━━━━━ WORKING DATA

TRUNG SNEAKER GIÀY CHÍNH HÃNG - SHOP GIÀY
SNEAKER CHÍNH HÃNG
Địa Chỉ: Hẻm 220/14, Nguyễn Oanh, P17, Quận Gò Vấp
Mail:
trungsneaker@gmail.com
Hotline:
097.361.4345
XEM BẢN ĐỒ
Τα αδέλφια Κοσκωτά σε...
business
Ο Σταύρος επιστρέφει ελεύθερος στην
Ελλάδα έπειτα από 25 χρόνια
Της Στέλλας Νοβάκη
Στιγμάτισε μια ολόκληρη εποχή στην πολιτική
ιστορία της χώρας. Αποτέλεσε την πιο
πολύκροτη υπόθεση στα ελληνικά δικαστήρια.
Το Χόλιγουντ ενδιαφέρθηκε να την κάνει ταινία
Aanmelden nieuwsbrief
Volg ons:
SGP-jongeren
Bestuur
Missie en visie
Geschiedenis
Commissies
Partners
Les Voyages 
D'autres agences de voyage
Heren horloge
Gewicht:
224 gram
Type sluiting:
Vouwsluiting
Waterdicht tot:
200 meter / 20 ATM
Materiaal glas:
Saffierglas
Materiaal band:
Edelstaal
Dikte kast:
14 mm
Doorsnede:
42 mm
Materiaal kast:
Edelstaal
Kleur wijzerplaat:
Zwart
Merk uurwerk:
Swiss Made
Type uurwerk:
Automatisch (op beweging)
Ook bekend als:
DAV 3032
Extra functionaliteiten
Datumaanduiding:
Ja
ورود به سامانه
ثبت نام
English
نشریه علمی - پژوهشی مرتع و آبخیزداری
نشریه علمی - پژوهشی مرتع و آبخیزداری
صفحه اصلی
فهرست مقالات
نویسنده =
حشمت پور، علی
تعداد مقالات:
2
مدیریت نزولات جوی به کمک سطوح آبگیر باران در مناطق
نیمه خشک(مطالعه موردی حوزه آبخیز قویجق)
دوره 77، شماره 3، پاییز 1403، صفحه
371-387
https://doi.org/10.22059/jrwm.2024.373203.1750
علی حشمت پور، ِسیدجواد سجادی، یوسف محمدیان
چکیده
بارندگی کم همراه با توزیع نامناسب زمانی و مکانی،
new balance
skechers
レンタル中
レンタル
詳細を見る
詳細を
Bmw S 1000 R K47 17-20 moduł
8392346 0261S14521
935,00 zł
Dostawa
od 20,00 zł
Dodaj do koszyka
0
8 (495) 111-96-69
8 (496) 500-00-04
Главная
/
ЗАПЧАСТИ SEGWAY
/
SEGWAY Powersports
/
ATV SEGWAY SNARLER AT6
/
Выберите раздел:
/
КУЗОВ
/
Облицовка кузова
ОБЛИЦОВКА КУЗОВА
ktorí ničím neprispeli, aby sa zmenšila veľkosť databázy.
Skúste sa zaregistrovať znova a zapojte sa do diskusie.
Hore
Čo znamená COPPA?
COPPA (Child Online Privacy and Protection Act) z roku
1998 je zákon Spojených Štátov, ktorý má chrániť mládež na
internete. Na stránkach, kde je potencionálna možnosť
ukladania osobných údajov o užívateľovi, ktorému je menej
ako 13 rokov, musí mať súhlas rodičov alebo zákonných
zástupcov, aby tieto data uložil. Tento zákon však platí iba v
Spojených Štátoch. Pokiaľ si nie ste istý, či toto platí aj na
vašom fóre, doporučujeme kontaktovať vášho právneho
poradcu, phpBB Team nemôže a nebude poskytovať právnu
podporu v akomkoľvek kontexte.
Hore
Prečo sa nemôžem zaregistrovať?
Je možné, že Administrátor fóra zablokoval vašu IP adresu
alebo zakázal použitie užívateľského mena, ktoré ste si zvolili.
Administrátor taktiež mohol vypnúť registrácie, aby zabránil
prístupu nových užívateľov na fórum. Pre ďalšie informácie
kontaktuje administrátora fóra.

━━━━━━━━━━

**YOUR OBJECTIVE**
Which lines above contain the word "zaregistrovať"? List them.

**THE COMPLETED TASK**
Skúste sa zaregistrovať znova a zapojte sa do diskusie.
Prečo sa nemôžem zaregistrovať?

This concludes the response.